Work to be completed :: Look through the material that follows and show every line with the string "JVLIVS".

Records for this task ::

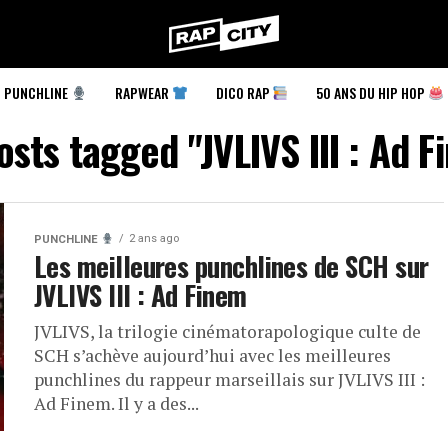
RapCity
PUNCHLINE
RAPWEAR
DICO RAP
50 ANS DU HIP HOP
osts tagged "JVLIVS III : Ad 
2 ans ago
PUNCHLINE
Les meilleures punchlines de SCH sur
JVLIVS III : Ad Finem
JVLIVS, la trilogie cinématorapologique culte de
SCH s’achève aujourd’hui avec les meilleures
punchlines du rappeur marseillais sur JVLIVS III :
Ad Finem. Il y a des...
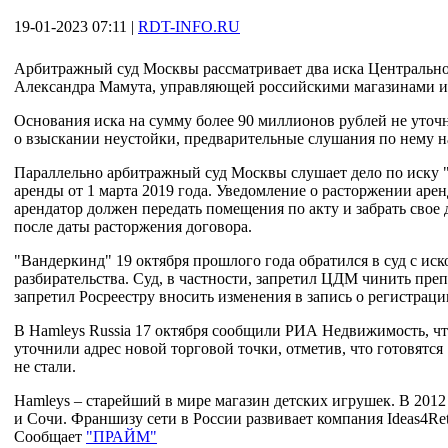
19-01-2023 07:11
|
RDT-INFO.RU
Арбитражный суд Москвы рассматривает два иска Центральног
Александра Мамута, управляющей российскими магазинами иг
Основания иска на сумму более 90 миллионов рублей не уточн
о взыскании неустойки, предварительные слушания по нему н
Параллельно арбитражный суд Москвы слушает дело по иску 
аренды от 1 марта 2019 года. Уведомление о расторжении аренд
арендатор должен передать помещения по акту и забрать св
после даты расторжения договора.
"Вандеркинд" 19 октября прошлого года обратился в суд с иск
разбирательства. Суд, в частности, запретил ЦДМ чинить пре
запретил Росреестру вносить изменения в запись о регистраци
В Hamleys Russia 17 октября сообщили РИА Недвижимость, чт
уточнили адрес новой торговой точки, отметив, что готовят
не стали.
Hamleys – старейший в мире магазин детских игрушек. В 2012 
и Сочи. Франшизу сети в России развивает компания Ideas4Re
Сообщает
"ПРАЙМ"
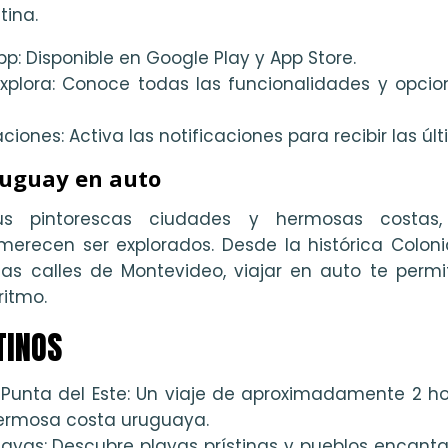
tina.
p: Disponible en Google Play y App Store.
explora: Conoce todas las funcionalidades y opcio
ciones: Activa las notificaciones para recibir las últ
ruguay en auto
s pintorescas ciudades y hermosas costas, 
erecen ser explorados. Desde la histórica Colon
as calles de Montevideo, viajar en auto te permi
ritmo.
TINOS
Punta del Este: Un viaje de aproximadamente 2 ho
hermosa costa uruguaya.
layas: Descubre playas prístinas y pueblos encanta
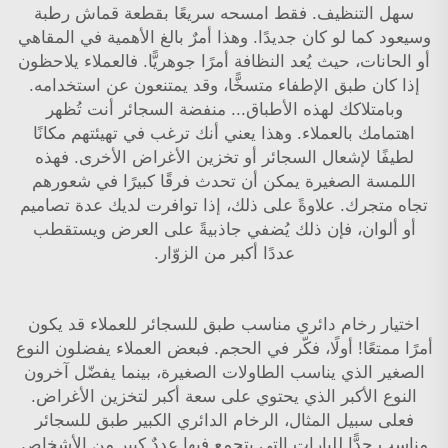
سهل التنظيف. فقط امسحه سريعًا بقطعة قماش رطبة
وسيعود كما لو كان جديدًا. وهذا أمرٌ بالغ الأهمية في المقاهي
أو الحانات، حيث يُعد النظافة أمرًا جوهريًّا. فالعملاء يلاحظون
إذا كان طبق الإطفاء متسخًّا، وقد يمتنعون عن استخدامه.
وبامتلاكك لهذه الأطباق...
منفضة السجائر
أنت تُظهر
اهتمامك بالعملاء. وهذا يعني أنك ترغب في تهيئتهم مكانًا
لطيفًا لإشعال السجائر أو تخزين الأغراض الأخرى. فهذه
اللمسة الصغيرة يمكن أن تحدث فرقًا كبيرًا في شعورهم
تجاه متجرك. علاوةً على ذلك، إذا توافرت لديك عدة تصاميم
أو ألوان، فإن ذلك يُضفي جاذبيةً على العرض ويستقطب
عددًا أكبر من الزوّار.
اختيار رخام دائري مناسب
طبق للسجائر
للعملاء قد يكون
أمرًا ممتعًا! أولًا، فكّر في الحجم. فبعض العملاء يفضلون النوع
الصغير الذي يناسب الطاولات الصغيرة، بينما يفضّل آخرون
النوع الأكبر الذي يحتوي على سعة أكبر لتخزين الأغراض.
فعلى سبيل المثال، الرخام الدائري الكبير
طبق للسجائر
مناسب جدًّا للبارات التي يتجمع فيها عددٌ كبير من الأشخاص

---

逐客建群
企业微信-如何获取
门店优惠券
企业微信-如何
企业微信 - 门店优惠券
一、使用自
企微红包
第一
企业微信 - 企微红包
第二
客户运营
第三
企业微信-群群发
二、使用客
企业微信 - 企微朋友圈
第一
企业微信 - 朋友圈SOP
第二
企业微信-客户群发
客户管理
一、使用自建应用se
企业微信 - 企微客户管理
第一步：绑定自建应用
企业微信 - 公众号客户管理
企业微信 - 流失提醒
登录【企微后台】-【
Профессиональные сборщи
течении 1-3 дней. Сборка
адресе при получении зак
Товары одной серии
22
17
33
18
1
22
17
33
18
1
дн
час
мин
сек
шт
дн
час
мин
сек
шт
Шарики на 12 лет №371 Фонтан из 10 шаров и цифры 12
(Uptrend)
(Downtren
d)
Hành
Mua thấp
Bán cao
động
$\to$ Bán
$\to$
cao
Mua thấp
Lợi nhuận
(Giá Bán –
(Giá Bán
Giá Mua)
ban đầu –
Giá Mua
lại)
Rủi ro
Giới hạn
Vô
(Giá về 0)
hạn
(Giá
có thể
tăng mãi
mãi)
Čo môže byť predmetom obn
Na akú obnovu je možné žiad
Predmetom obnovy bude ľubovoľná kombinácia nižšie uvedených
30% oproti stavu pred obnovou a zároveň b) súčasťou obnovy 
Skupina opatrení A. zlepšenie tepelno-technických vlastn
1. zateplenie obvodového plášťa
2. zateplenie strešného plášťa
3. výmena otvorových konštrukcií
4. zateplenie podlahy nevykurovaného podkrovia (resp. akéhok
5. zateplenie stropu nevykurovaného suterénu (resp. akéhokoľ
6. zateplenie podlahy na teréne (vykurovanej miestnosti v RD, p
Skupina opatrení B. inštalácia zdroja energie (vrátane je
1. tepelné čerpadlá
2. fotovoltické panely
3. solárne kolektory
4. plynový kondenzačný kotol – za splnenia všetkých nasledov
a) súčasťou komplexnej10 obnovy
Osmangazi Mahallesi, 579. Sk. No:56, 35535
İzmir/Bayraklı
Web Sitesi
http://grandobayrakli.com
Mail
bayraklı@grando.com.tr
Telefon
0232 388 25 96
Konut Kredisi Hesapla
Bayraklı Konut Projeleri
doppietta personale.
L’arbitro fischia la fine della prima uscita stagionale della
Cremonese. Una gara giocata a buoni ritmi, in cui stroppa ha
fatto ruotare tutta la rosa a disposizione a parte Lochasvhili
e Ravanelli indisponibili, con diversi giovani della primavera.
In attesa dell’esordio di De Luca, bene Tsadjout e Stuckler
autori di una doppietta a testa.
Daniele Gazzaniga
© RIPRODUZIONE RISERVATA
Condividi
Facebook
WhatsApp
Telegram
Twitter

Response for this exercise ::
osts tagged "JVLIVS III : Ad 
JVLIVS III : Ad Finem
JVLIVS, la trilogie cinématorapologique culte de
punchlines du rappeur marseillais sur JVLIVS III :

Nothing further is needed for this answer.